According to the scientific advisor to the secretariat of the 9th World Water Forum in Dakkar Dr Boubacar Barry, the adaptation of irrigation farming will greatly benefit Kenya and Africa at large in tackling the many challenges facing people including hunger and poverty.
Dr Boubacar, however, says that to achieve the goal of food security in the region, irrigation needs to be farmer-led. He calls on agricultural stakeholders to train small-scale farmers on the need to adapt and develop irrigation as a culture.
“Most small-scale farmers are not integrated into irrigated agriculture. They are used to rainfed cropping systems. Now they have to revert to a new type of system which is somehow different and requires some work that they are not used to.
We need to let them understand what is irrigation, and what benefits they can have from irrigation, when to irrigate, how much to irrigate, what type of seeds they should plant, the amount of fertilizer etcetera.”
His sentiments were backed up by the Kenya National Farmers’ Federation (KENAFF) Kakamega branch chairperson, Habakkuk Khamala who says it will be difficult for farmers to reap from their irrigated farms if they do it blindly.
He also states that small scale farmers face a financial challenge in purchasing the appropriate farm inputs such as solar water pumps due to their little income.According to a report from the World Food and Agriculture Organization, the agriculture sector consumes about 70 per cent of the available water worldwide. Therefore, farmers require the know-how of efficient water production, storage and management.
Growing vegetables in a farm
Speaking at a workshop for training East African journalists on reporting on water issues in Africa, Simon Thuo from the Alliance for Global Water Adaptation stated the need to maximize on the amount of rain Kenya receives by educating farmers on rain water harvesting and storage rainwater. This will help in sustaining agriculture during dry season as the same time reducing the burden put on rivers and over digging of boreholes.
In January this year, the national government through the Ministry of Water, Sanitation and Irrigation launched National Irrigation Services Strategy 2022 – 2026 that is aimed at increasing irrigated land in the country.
Speaking at the launching event in Nairobi, the Cabinet Secretary in charge of the docket, Alice Wahome, said that the government had budgeted 389 billion Kenyan shillings to be used in the construction of irrigation infrastructure, capacity building and water harvesting and storage.
This will help in reaching the set target of 1.9 million acres of irrigated land in the country at the end of the 5-year plan.While attending the annual Kakamega Farmers Day with the Governor that was held on February, 22nd 2023 at Bukura Agricultural Institute, the Kakamega County Governor Fernandez Barasa assured farmers that his government will invest in developing climate-smart agriculture and irrigation to ensure that farmers benefit from increased yield.
“Irrigation is key in ensuring food security and improved household income. Given this, my government is supporting crop production through irrigated farms and the Kenya Climate-Smart Agriculture Project. This will ensure a consistent supply of horticultural crops such as vegetables throughout the year.” Said Governor Barasa.

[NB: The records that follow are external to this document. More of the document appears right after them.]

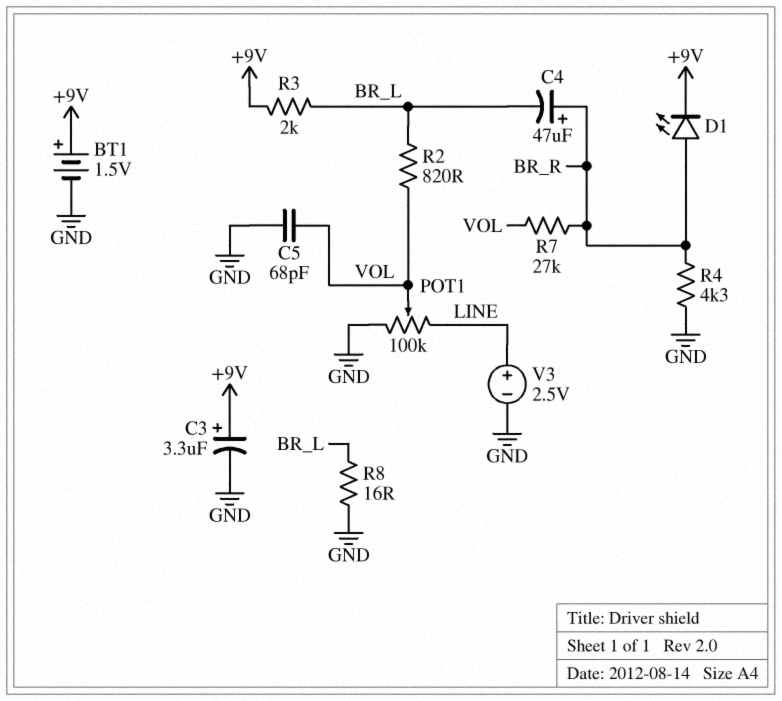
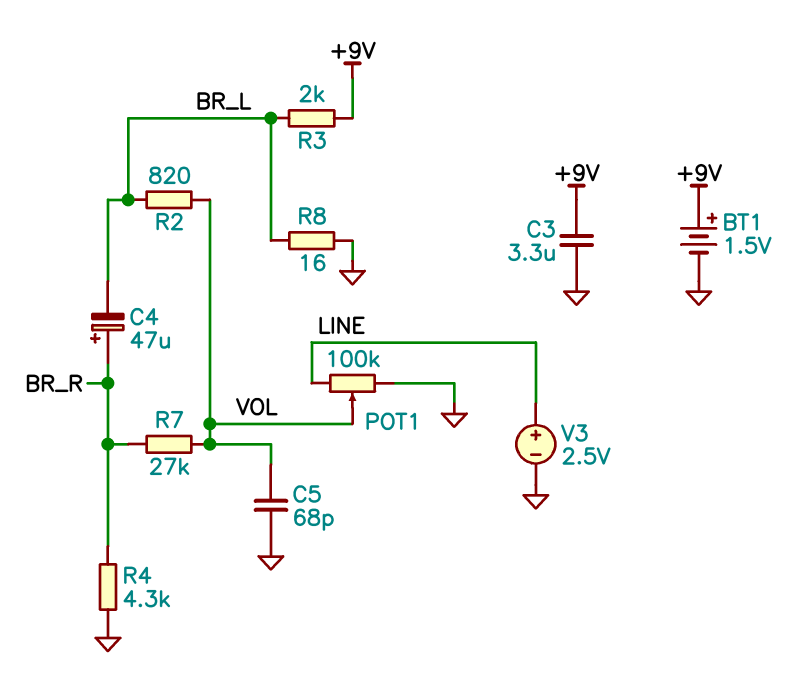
C3: 3.3uF (plus +9V, minus GND) -> 3.3uF (+9V, GND)
D1: LED (A BR_R, K +9V) -> none

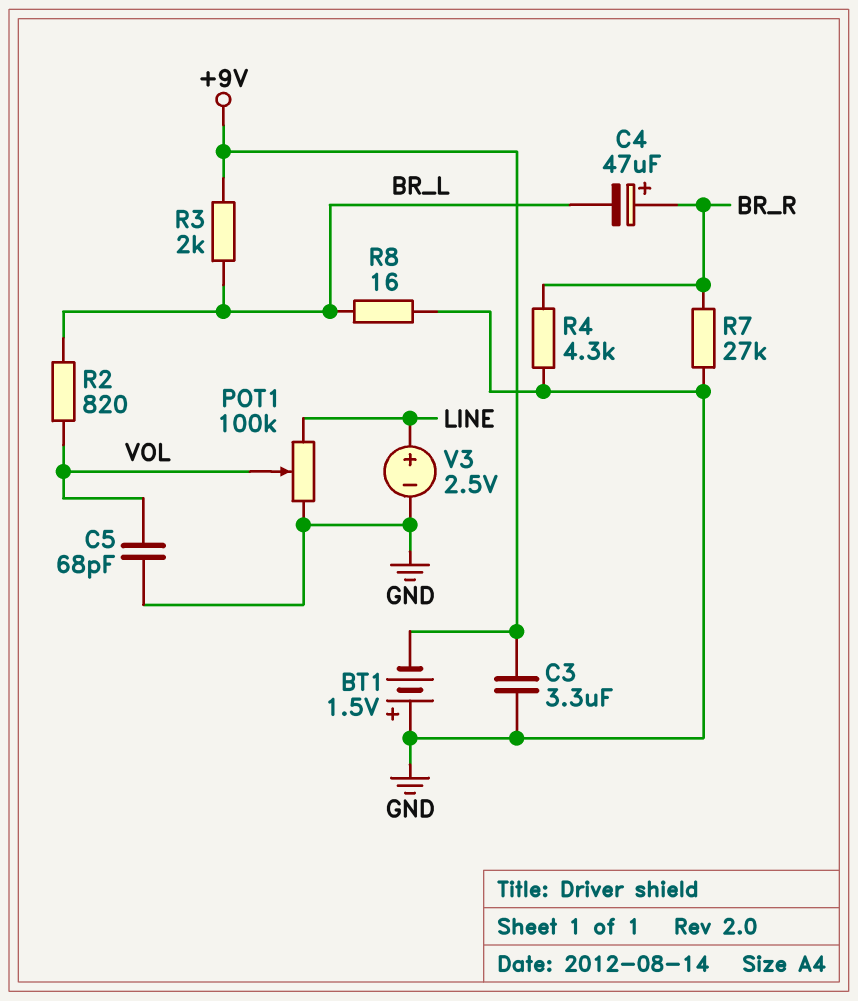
BT1: 1.5V (plus +9V, minus GND) -> 1.5V (plus GND, minus +9V)
R7: 27k (BR_R, VOL) -> 27k (BR_R, GND)

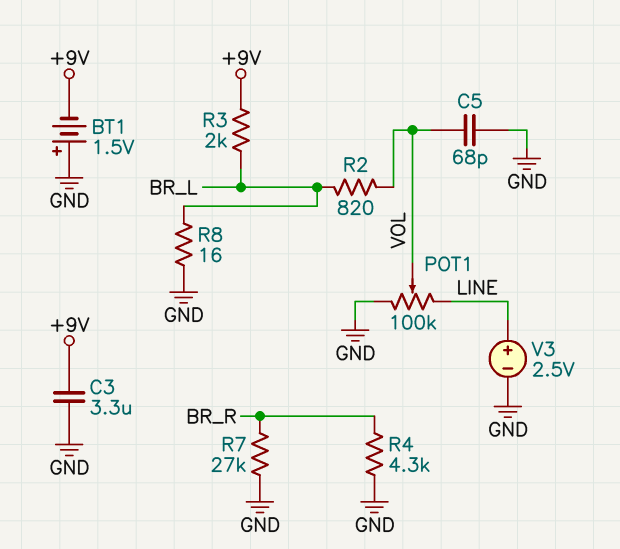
C4: 47uF (plus BR_R, minus BR_L) -> none

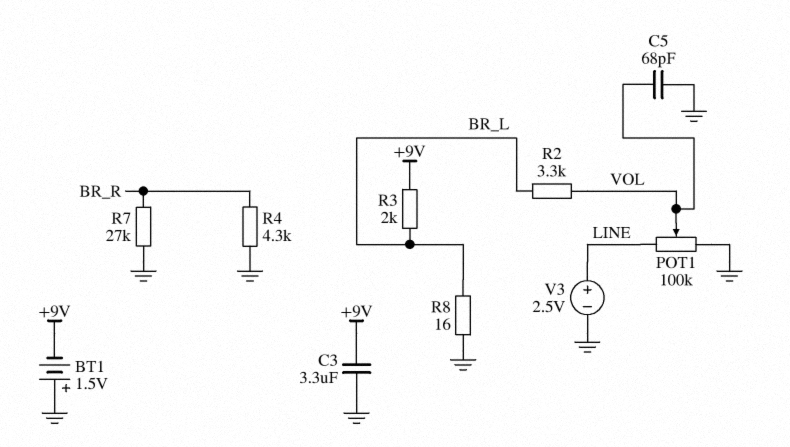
R2: 820 (BR_L, VOL) -> 3.3k (BR_L, VOL)

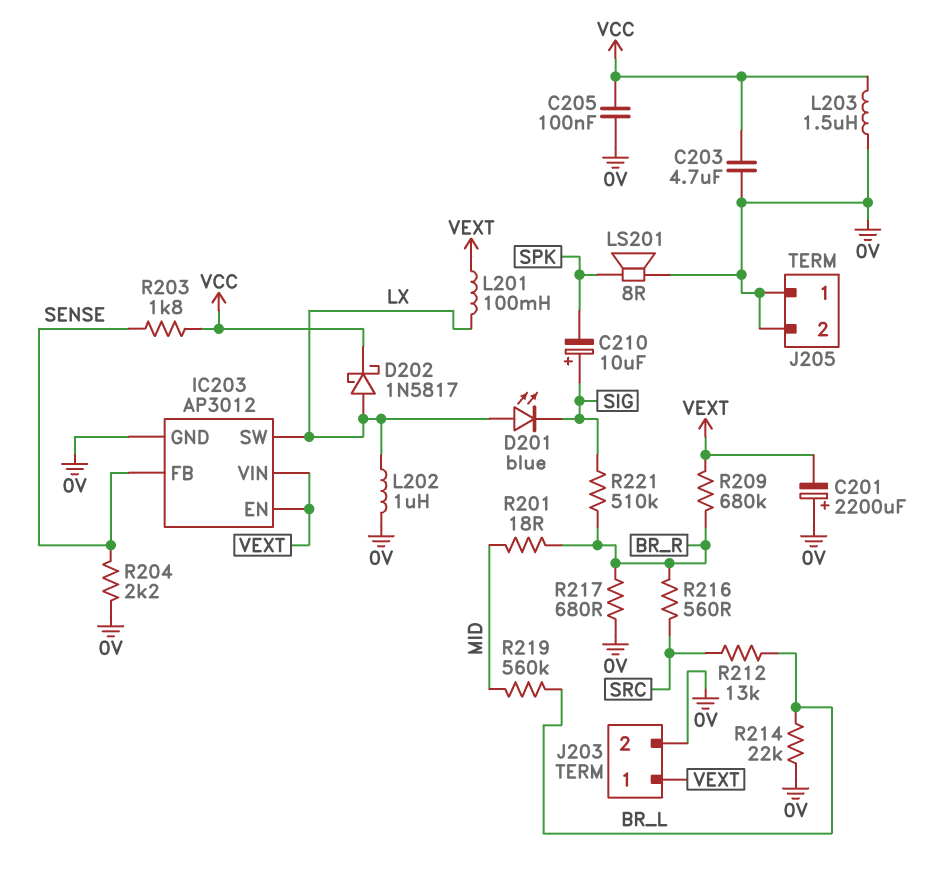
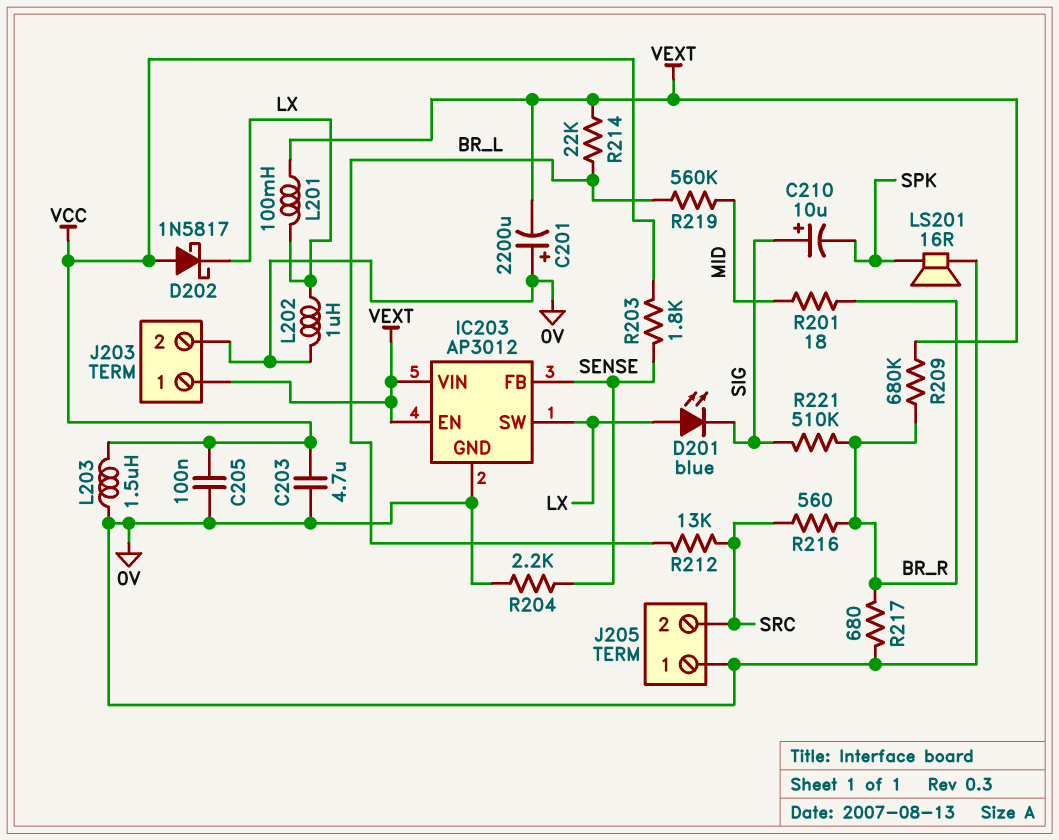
D202: schottky 1N5817 (A LX, K VCC) -> schottky 1N5817 (A VCC, K LX)
J205 pin 2: 0V -> SRC
LS201: speaker 8R (0V, SPK) -> speaker 16R (0V, SPK)
R214: 22k (0V, BR_L) -> 22k (BR_L, VEXT)

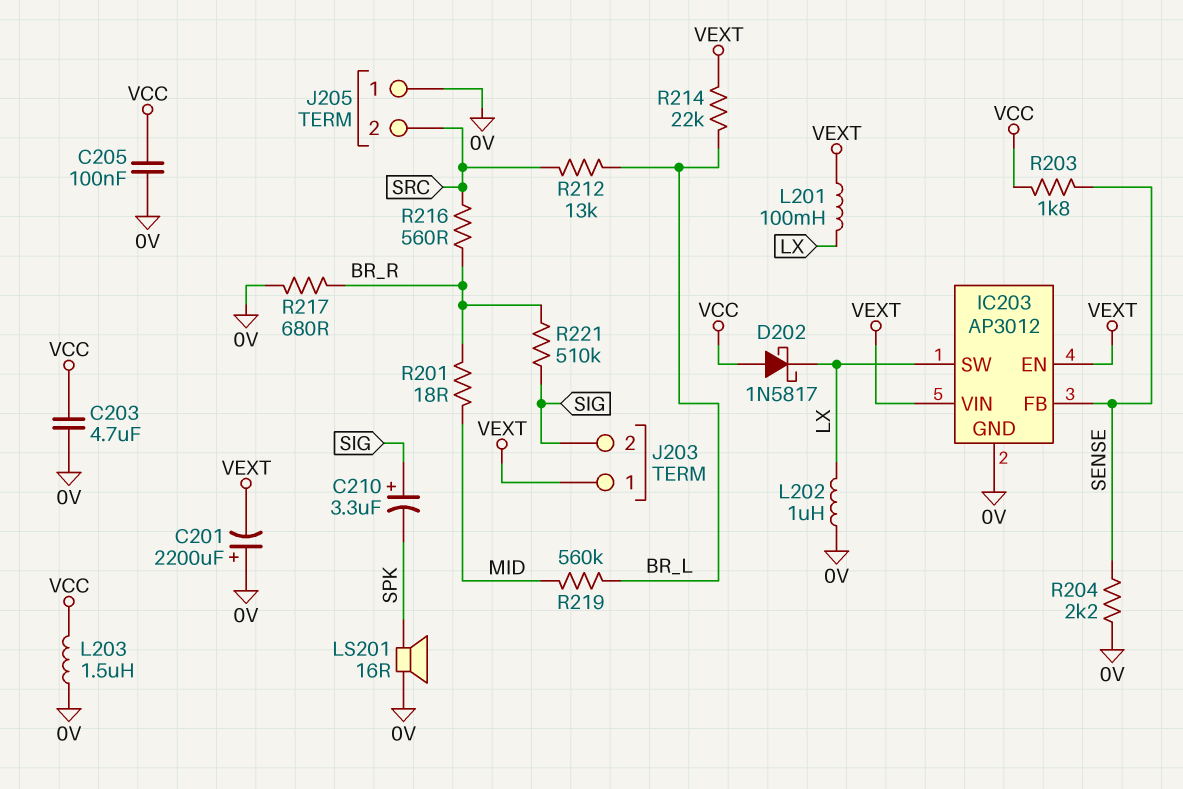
C210: 10uF (plus SIG, minus SPK) -> 3.3uF (plus SIG, minus SPK)
D201: LED blue (A LX, K SIG) -> none
J203 pin 2: 0V -> SIG
R209: 680k (BR_R, VEXT) -> none

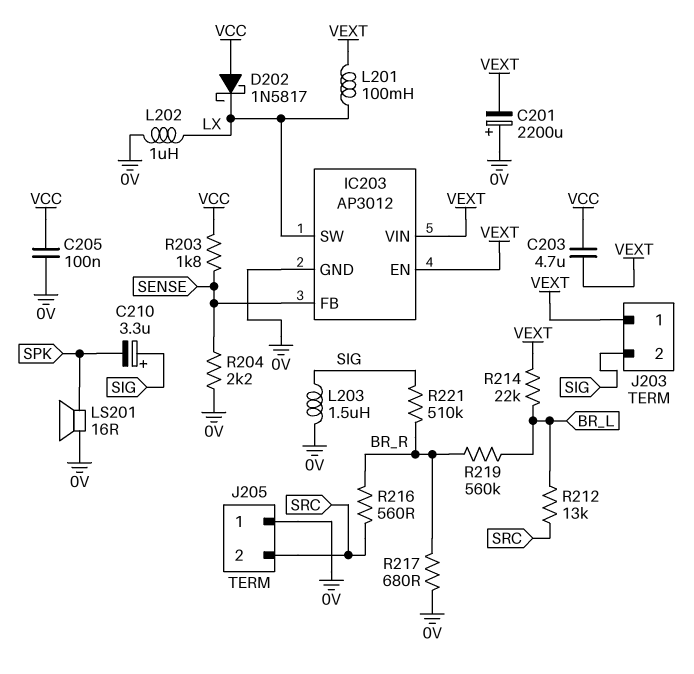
C203: 4.7uF (0V, VCC) -> 4.7uF (VCC, VEXT)
L203: 1.5uH (0V, VCC) -> 1.5uH (0V, SIG)
R201: 18 (BR_R, MID) -> none
R219: 560k (BR_L, MID) -> 560k (BR_L, BR_R)

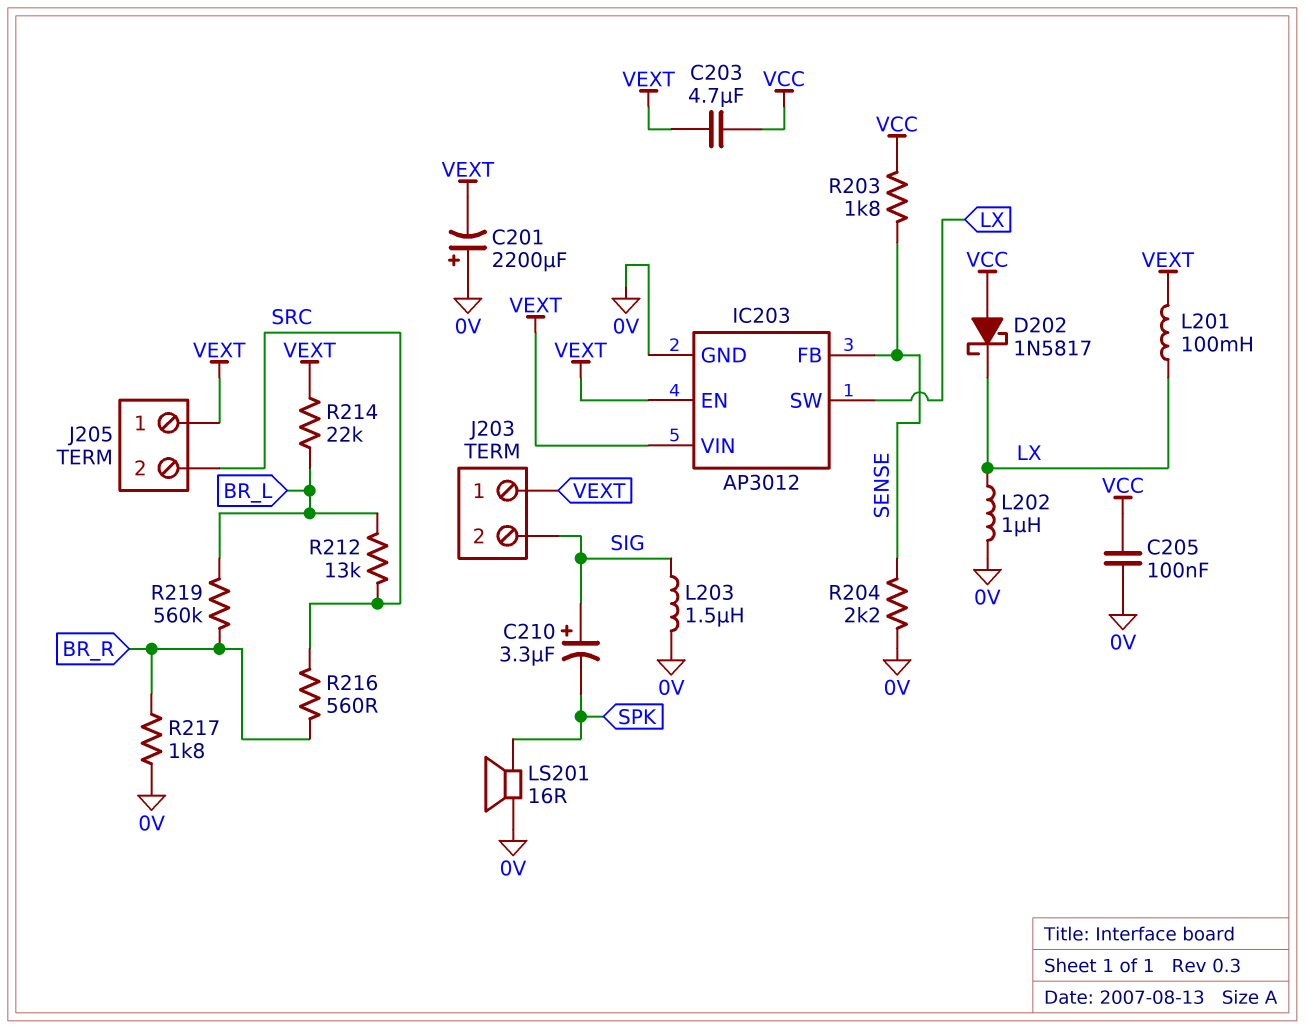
J205 pin 1: 0V -> VEXT
R217: 680 (0V, BR_R) -> 1.8k (0V, BR_R)
R221: 510k (BR_R, SIG) -> none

Agriculture plays a key role in boosting a country’s economy, reducing poverty, and also achieving food security and good nutrition. The sector contributes to about 24 per cent of the national income, with 80 per cent of Kenyans depending on agriculture for their livelihood.
The sustainable implementation of this agricultural method is said to be of benefit to the nation, more so in eliminating hunger and poverty as well as water conservation among other United Nations Sustainable Development Goals.
This story was produced and published in collaboration with Africa21 and the Water Diplomat.